1.1 Install the lxml library
To install the lxml library, first try to install it using pip:
pip install lxml
If the pip installation reports an error, such as the lack of information such as the libxml2 library, then you can use the wheel method to install
Use the wheel method to install, first you need to install the wheel
pip install wheel
Then go to the official website https://pypi.org/project/lxml/ to download the wheel version corresponding to lxml, the latest version is lxml 4.9.1, click Download files
In the listed files, select the one that matches your own version. For example, your python version is 3.10, your machine is a windows system, 64-bit version, then choose lxml-4.9.1-cp310-cp310- win_amd64.whl
The tricky thing here is that the latest python version is version 3.11, but lxml does not have a corresponding official windows version 311, only version 311 under linux. You can choose to downgrade the python version, such as downgrading to python3.10 version.

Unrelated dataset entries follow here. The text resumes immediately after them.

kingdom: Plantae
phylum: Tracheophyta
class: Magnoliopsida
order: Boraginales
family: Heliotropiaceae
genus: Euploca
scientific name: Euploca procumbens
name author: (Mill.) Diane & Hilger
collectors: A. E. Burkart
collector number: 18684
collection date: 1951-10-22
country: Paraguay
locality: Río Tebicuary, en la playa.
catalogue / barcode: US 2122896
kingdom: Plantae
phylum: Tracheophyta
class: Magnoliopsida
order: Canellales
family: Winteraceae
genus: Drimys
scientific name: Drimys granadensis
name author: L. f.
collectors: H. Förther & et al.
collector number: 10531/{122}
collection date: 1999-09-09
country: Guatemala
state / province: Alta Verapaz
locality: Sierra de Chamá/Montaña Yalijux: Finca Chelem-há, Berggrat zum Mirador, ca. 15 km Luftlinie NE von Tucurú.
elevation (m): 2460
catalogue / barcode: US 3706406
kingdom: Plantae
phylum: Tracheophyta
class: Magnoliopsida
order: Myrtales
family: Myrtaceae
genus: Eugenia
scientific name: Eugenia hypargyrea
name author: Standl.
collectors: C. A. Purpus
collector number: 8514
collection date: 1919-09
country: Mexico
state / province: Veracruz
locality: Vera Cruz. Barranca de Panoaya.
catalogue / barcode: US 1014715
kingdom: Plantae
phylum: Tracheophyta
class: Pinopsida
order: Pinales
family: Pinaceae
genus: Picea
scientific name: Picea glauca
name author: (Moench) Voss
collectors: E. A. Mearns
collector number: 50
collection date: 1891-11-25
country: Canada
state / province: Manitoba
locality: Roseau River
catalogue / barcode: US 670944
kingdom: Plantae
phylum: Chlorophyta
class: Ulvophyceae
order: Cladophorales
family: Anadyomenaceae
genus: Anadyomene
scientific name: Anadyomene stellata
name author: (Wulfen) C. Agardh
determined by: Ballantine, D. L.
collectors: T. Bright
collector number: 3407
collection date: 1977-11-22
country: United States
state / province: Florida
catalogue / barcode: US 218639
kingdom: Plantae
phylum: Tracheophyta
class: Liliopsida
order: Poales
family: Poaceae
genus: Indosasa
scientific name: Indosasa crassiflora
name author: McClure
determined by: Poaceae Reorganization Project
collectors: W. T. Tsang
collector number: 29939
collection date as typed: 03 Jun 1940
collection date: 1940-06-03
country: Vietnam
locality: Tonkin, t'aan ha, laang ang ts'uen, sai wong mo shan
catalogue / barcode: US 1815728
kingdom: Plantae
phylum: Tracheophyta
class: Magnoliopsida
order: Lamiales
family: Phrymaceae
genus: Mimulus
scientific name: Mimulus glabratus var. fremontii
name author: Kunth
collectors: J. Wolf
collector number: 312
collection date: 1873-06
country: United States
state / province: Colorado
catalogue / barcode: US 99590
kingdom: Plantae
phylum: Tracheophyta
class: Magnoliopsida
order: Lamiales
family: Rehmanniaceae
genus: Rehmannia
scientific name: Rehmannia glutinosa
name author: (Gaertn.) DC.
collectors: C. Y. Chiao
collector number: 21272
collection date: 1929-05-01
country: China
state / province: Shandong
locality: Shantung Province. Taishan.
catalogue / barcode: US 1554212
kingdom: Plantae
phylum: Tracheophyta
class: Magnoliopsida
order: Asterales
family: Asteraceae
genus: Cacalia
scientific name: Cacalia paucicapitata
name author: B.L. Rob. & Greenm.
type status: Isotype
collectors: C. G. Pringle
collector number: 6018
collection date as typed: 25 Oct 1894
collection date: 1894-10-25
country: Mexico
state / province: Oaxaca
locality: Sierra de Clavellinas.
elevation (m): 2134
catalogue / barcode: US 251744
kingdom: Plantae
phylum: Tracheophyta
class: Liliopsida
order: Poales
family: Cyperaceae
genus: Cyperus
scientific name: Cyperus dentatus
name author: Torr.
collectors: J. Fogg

Or in https://www.lfd.uci.edu/~gohlke/pythonlibs/ , you can find the 311 version of the windows wheel installation package, you can try it yourself.
To install the wheel package, go to the directory where the wheel installation package is located and execute the pip command, or you can also bring the full path
pip install lxml-4.9.0-cp311-cp311-win_amd64.whl
1.2 Install beautifulsoup4
It is recommended to use pip to install, execute the following installation command
pip install beautifulsoup4
1.3 Verify whether beautifulsoup4 can run
Execute the following code, if you can successfully output hello, it means that you can successfully use beautifulsoup4 for analysis.
If only beautifulsoup4 is installed successfully and the lxml library is not installed correctly, the following code cannot be executed successfully.
from bs4 import BeautifulSoup as bs
soup = bs('<p>hello</p>', 'lxml')
print(soup.p.string)